Longino foi, durante muitos anos, sargento do exército. Seu jeito durão e sistemático metia medo em quem chegasse perto. Sempre fardado, mesmo depois aposentado, não faltava a uma missa sequer. Respeitado pelo padre, ministros da eucaristia e sacritãos, Longino tinha fama de santo, já que dava ofertas generosas à paróquia, motivo pelo qual tinha sempre lugar cativo nas celebrações e festas promovidas pela igreja. Além de ganhar, de graça, bençãos especiais até do bispo. Em frente a essa mesma igreja, lá está Longino, quando vê um grupo de pessoas batendo em dois bonecos, um com a cara de uma mulher e outro, de um homem. Parece que são recém condenados pela morte de uma garotinha de quatro anos. É a malhação do Judas. Sem titubear, Longino vai até lá, pega uma lança feita por um dos participantes e acerta em cheio o peito de um dos bonecos. As crianças olham com admiração e medo. Ele cospe no chão e diz: "Traidor tem mesmo é que morrer". As crianças assobiam e batem palmas mesmo sem saber quem foi Judas.
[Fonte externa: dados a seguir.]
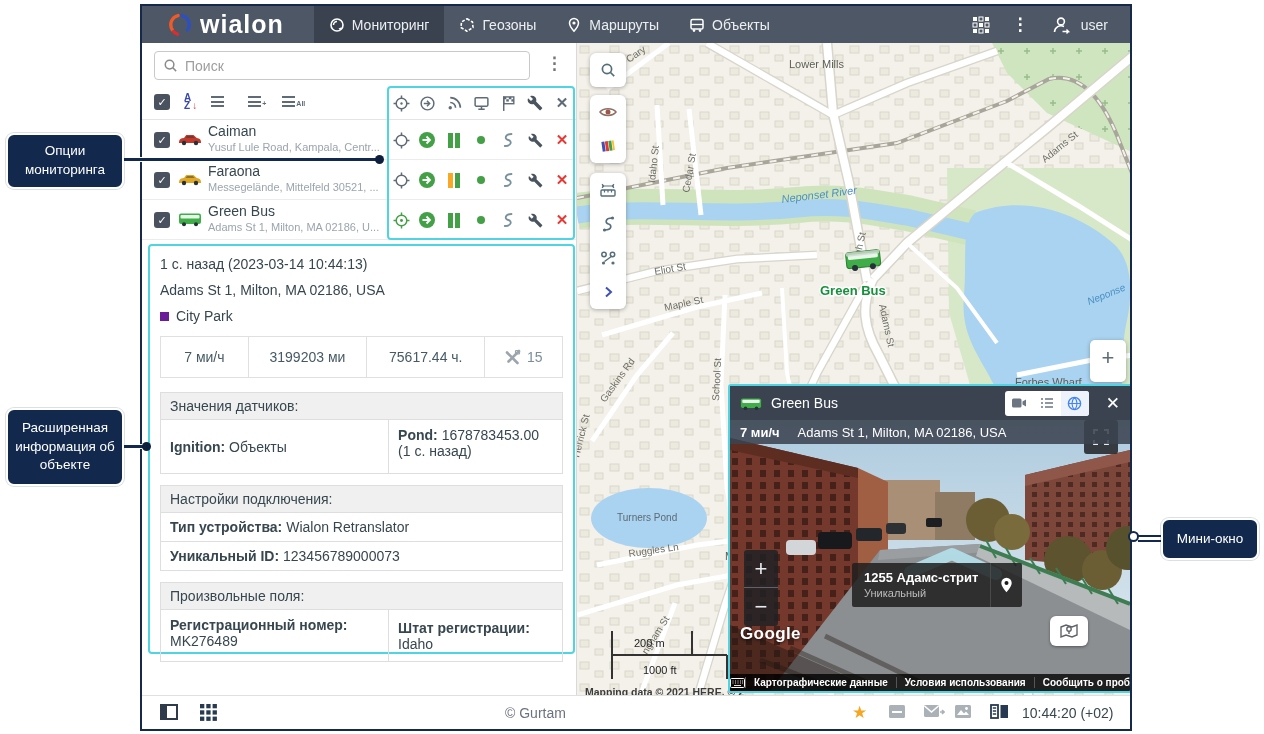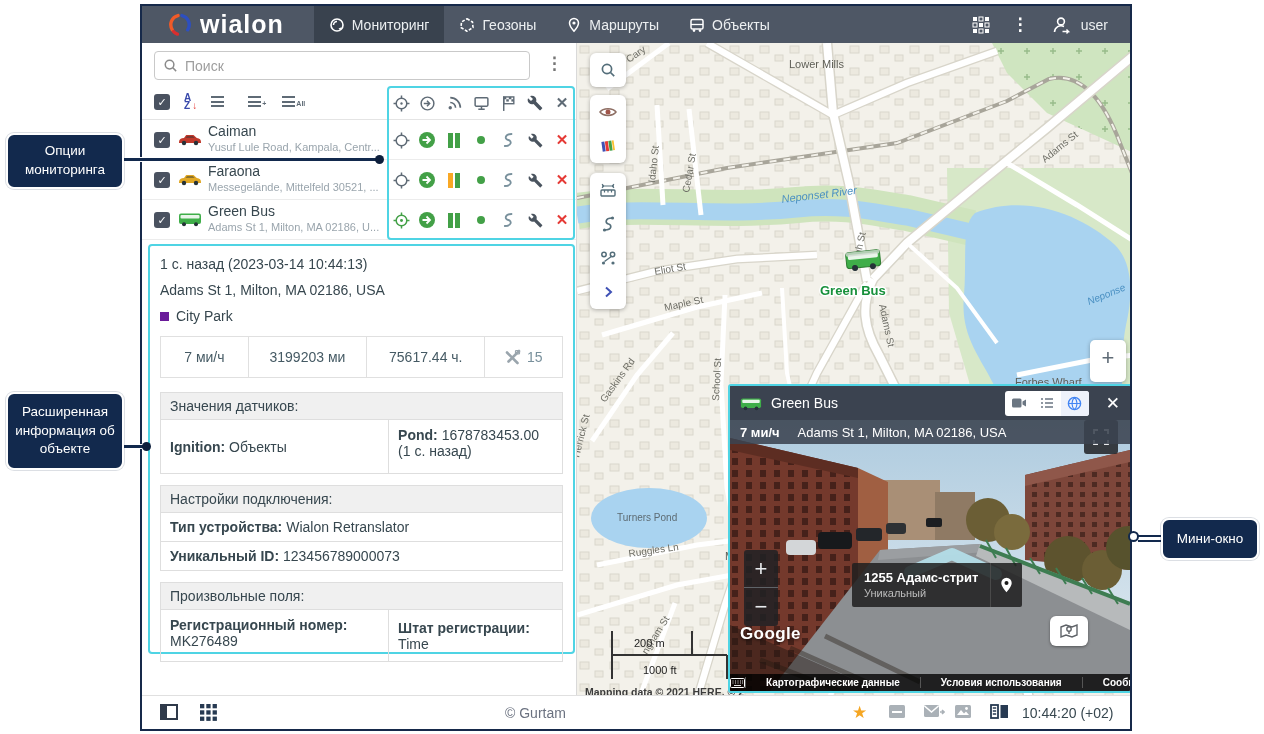--- a/index.html
+++ b/index.html
@@ -90,21 +90,21 @@
   .zoomer .z + .z { border-top:1px solid #5f6368; }
   .addr-card { position:absolute; left:122px; top:177px; display:flex; background:rgba(30,30,30,.85); border-radius:2px; z-index:4; }
   .addr-card .txt { padding:7px 12px 8px; }
   .addr-card .l1 { color:#fff; font-size:13px; font-weight:bold; }
   .addr-card .l2 { color:#bdbdbd; font-size:11px; margin-top:2px; }
   .addr-card .pin { width:32px; border-left:1px solid #4a4a4a; display:flex; align-items:center; justify-content:center; color:#fff; cursor:pointer; }
   .glogo { position:absolute; left:10px; top:238px; color:#fff; font-size:17px; font-weight:bold; letter-spacing:.4px; text-shadow:0 1px 3px rgba(0,0,0,.7); z-index:4; }
   .minimap { position:absolute; right:42px; top:230px; width:38px; height:30px; background:#fff; border-radius:6px; display:flex; align-items:center; justify-content:center; color:#5f6368; box-shadow:0 1px 3px rgba(0,0,0,.4); z-index:4; cursor:pointer; }
   .g-foot { position:absolute; left:0; bottom:0; width:100%; height:17px; background:rgba(0,0,0,.78); display:flex; align-items:center; color:#fff; font-size:10px; z-index:5; }
   .g-foot .kb { width:26px; display:flex; justify-content:center; }
-  .g-foot span { padding:0 20px; border-left:1px solid #555; white-space:nowrap; font-weight:bold; cursor:pointer; }
+  .g-foot span { padding:0 8px; border-left:1px solid #555; white-space:nowrap; font-weight:bold; cursor:pointer; }
 
   
   .bottombar { position:absolute; left:0; bottom:0; width:100%; height:34px; background:#fff; border-top:1px solid #e0e0e0; }
   .bb-ico { position:absolute; top:8px; cursor:pointer; }
   .bb-text { position:absolute; top:9px; font-size:14px; color:#6b7280; }
   .bb-time { position:absolute; top:9px; left:880px; font-size:14px; color:#37474f; }
   .star { color:#f5a623; font-size:17px; top:6px; }
 
   
   .callout { position:absolute; background:#12294d; color:#fff; border:2px solid #fff; border-radius:8px; box-shadow:0 0 0 1px rgba(18,41,77,.15); display:flex; align-items:center; justify-content:center; text-align:center; font-size:13.5px; line-height:1.4; z-index:40; padding:4px 6px; }
@@ -446,21 +446,21 @@
           </div>
         <div class="sc"><b>Pond:</b><span> 1678783453.00 (1 с. назад)</span></div>
       </div>
       <div class="sec-h mt">Настройки подключения:</div>
       <div class="sec-row single"><b>Тип устройства:</b><span> Wialon Retranslator</span></div>
       <div class="sec-row single"><b>Уникальный ID:</b><span> 123456789000073</span></div>
       <div class="sec-h mt">Произвольные поля:</div>
       <div class="sec-row" style="height:52px">
         <div class="sc"><b>Регистрационный номер:</b><br><span>MK276489</span></div>
         <div class="sc vcenter">
-            <span><b>Штат регистрации:</b><span> Time</span></span>
+            <span><b>Штат регистрации:</b><span> Idaho</span></span>
           </div>
       </div>
     </div>
   </div>
 
   <div class="map">
     <svg width="557" height="656" viewBox="0 0 557 656">
       <defs>
         <pattern id="houses" width="30" height="22" patternUnits="userSpaceOnUse">
           <rect x="3" y="3" width="9" height="7" fill="#e9e6db" stroke="#d2cfc3" stroke-width="1"></rect>
@@ -806,21 +806,21 @@
 </div>
 
 <div class="cline" style="left:122px; top:158px; width:260px;"></div>
 <div class="cdot" style="left:375px; top:155px;"></div>
 <div class="callout" style="left:6px; top:133px; width:118px; height:56px;">
     <span>Опции мониторинга</span>
   </div>
 
 <div class="cline" style="left:122px; top:445px; width:26px;"></div>
 <div class="cdot" style="left:142px; top:442px;"></div>
-<div class="callout" style="left:6px; top:392px; width:118px; height:78px;">
+<div class="callout" style="left:6px; top:408px; width:118px; height:78px;">
     <span>Расширенная информация об объекте</span>
   </div>
 
 <div class="cline2" style="left:1138px; top:535px; width:24px;"></div>
 <div class="cring" style="left:1128px; top:531px;"></div>
 <div class="callout" style="left:1161px; top:518px; width:98px; height:42px;">
     <span>Мини-окно</span>
   </div>
 
 </body></html>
Verônica é daquelas mulheres com mania de comprar roupas. O guarda-roupas dela é do tamanho da parede. Vestidos e mais vestidos. Calças e mais calças. Sapatos e mais sapatos. Tênis e mais tênis. Blusas e mais blusas. Aos montes. Mais da metade está até com etiqueta ainda. Algumas ela nem se lembra como comprou, só sabe que foi no impulso. É sexta-feira e Verônica se prepara para sair. Um dia antes, como que por milagre, ela juntou várias peças de roupa que não usaria mais. Queria se desfazer delas. Um pouco antes de sair de casa, ela ouve uma propaganda no rádio dizendo que a Pastoral da Criança da cidade onde mora está arrecadando roupas para fazer um bazar beneficente. Verônica se empolga. Mas ela não aguenta mais ver aquelas roupas "velhas" lá no canto da sala, ensacadas. Sem paciência e já atrasada, ela joga as roupas na beira da rua e bota fogo. Verônica pensa: "Estavam muito velhas mesmo".
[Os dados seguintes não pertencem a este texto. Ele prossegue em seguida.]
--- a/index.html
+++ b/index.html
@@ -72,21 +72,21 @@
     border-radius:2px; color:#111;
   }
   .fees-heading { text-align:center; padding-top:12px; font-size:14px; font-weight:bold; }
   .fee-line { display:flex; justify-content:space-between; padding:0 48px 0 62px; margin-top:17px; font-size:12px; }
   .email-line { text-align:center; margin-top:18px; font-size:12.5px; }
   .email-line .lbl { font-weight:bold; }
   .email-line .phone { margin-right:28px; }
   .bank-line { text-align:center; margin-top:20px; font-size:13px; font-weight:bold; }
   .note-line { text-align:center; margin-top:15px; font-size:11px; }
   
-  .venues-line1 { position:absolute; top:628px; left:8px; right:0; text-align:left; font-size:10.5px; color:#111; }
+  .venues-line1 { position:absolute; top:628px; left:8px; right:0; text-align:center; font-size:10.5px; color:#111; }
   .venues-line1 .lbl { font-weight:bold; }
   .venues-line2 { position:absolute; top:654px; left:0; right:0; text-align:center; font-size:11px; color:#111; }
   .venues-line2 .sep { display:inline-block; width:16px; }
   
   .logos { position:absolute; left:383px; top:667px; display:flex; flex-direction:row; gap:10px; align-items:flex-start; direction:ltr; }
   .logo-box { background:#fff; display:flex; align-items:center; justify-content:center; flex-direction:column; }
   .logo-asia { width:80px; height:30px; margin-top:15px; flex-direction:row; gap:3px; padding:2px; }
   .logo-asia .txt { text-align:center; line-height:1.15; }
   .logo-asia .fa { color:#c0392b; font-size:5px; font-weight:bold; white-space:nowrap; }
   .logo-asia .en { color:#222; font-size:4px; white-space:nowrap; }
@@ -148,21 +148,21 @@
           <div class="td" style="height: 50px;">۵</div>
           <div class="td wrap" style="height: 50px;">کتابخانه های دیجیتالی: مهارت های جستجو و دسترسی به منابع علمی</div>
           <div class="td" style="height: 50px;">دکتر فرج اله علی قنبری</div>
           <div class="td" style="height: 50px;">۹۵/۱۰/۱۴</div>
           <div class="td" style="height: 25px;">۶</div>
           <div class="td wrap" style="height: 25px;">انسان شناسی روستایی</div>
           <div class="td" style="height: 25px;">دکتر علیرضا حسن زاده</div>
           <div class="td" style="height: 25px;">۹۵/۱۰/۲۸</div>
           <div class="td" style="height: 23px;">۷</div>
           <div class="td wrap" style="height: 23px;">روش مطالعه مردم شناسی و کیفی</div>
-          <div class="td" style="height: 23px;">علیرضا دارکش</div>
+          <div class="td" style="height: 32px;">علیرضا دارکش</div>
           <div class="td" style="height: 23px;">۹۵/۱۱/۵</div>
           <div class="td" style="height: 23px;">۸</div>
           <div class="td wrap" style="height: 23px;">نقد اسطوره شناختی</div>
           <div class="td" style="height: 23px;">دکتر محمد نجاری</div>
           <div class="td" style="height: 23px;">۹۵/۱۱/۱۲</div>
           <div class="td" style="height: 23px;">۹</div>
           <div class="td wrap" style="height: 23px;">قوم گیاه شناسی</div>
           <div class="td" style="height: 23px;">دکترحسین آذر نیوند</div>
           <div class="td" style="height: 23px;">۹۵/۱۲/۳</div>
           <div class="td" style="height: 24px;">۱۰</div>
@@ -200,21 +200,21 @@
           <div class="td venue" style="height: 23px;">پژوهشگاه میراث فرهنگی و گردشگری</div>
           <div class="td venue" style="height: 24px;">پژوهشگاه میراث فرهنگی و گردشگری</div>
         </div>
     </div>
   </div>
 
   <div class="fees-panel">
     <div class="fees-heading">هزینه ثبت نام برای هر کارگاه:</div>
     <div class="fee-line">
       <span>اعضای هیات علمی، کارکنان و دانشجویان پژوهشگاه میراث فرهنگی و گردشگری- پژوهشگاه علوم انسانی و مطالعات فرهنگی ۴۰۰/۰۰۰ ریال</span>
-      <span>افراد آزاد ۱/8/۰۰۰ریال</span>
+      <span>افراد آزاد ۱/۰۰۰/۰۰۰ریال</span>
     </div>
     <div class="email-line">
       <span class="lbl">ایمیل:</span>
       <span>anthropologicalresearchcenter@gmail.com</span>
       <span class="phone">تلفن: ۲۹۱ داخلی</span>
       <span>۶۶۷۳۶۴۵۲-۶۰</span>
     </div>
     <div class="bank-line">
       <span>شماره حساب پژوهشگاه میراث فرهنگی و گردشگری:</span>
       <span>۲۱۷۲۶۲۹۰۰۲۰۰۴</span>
Dimas acabou de sair da prisão. Estava preso por assalto a mão armada. Cumpriu a pena e agora, em liberdade, seu maior desejo é reconstruir a vida com dignidade. Quer ir à Igreja e aproveitar a semana santa. Ele está andando depressa, pois está meio atrasado. No caminho, Dimas dá de cara com um homem cego, sentado à beira da calçada, pedindo esmolas. O impulso fala mais alto e Dimas rouba algumas moedas do recipiente onde o cego guardava as esmolas. Ele aperta o passo e pensa: "Vagabundo, em vez de trabalhar, finge que é cego pra viver às custas dos outros".
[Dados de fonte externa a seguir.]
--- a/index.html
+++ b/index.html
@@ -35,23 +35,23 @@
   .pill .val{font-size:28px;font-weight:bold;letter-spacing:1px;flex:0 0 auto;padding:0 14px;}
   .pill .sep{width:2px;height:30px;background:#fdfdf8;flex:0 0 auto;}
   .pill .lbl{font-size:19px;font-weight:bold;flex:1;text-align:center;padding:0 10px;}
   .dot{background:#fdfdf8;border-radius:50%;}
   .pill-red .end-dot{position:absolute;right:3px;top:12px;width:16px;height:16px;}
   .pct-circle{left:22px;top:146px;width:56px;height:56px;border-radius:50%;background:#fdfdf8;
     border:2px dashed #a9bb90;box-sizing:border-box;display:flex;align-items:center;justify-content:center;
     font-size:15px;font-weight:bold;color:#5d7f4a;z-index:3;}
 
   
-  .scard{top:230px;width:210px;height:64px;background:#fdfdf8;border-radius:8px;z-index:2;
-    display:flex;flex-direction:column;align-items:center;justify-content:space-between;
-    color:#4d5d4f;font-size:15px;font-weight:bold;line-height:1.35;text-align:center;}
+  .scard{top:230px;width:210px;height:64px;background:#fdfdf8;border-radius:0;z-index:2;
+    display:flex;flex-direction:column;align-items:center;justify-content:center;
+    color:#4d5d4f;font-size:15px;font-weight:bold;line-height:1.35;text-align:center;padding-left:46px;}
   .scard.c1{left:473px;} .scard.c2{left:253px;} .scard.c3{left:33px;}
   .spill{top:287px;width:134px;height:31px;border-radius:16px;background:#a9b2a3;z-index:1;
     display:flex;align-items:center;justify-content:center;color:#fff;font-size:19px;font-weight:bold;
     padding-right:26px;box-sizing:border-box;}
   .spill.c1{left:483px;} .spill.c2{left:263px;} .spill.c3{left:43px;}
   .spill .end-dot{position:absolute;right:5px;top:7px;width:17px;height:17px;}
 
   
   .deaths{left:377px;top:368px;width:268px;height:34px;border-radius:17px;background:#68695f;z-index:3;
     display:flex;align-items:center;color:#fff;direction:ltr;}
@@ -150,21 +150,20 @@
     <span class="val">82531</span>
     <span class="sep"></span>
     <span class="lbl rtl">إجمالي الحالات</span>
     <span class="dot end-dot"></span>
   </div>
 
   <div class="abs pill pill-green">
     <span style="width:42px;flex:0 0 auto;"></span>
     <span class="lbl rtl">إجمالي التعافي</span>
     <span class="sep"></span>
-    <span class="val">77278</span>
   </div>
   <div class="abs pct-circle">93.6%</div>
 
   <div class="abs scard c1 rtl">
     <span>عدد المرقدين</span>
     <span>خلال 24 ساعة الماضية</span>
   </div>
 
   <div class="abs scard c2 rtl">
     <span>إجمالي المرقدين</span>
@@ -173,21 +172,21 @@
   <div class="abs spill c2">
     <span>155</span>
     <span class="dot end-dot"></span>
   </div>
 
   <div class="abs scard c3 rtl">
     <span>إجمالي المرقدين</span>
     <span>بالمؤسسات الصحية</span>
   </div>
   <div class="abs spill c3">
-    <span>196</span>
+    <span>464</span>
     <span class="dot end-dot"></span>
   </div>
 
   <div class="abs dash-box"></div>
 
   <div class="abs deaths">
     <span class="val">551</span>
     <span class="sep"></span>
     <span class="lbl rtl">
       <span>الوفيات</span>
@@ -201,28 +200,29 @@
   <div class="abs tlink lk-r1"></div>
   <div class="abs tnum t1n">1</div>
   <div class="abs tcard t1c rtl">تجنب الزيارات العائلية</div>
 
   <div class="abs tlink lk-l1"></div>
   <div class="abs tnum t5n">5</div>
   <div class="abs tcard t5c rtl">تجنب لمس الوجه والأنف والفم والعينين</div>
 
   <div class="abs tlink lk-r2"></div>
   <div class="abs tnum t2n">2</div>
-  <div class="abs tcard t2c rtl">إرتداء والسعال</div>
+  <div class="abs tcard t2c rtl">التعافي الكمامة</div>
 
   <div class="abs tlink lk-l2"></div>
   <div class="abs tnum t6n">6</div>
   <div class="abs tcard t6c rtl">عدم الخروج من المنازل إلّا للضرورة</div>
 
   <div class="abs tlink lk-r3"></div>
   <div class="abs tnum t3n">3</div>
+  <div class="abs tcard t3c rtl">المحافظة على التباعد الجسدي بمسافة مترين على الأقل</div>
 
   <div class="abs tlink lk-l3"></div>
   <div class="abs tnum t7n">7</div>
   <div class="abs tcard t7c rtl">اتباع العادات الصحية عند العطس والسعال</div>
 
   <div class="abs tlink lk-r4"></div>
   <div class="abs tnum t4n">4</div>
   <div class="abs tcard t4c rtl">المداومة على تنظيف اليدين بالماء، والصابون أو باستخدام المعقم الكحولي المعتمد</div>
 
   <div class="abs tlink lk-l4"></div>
Simão, Madalena, Longino, Verônica e Dimas moram cada canto um em um canto da cidade, não se conhecem, mas estão indo ao mesmo lugar. Todos se consideram pessoas de bem, sem pecado e boas de coração. Todos vão à missa aos domingos, sentem orgulho de si mesmos e gritam isso aos quatro ventos. Hoje, Sexta-Feira santa, um dos dias mais importantes do ano para os cinco, eles se encontram com os outros fiéis para a celebração da morte de Jesus. Eles estão atrasados e não podem perder tempo com coisas fúteis que encontram no meio do caminho. Vai que chegam atrasados à celebração. E isso, segundo eles, é pecado imperdoável.
4 comentários:
Já disse que adoro ler teu blog?
Obrigado, Tyz. Mas eu ainda acho que há coisas melhores para ler, como bula de remédio por exemplo... rsrsrsrsrs
Hahahahah
Pecadinho e pecadão.
O que varia é o tamanho da penitência.
É verdade Rei... Essa eu me inspirei numa crônica sua.